Data items
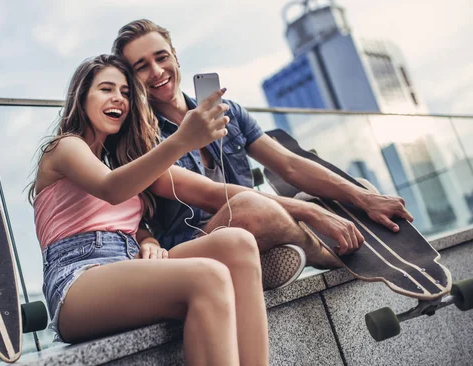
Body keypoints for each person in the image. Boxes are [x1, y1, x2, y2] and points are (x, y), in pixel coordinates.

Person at [112, 19, 414, 271]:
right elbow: (214, 196)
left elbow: (289, 165)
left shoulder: (228, 110)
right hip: (199, 241)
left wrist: (361, 197)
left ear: (175, 57)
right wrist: (313, 214)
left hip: (257, 216)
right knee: (252, 206)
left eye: (161, 57)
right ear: (131, 78)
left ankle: (276, 251)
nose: (156, 71)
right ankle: (328, 255)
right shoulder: (137, 141)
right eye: (141, 66)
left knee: (357, 186)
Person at [29, 54, 270, 365]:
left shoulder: (117, 165)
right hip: (77, 282)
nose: (118, 98)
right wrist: (182, 141)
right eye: (106, 89)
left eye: (126, 92)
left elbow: (121, 221)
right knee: (208, 276)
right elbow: (112, 190)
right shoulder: (64, 147)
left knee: (237, 243)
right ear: (81, 96)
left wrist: (147, 240)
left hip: (126, 263)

THE TASK: Would you retype the lines of the data above, from the one holding "right wrist: (313, 214)" through its final line, exactly and without adding any other line?

RESPONSE TO THE EXERCISE:
right wrist: (313, 214)
left hip: (257, 216)
right knee: (252, 206)
left eye: (161, 57)
right ear: (131, 78)
left ankle: (276, 251)
nose: (156, 71)
right ankle: (328, 255)
right shoulder: (137, 141)
right eye: (141, 66)
left knee: (357, 186)
Person at [29, 54, 270, 365]:
left shoulder: (117, 165)
right hip: (77, 282)
nose: (118, 98)
right wrist: (182, 141)
right eye: (106, 89)
left eye: (126, 92)
left elbow: (121, 221)
right knee: (208, 276)
right elbow: (112, 190)
right shoulder: (64, 147)
left knee: (237, 243)
right ear: (81, 96)
left wrist: (147, 240)
left hip: (126, 263)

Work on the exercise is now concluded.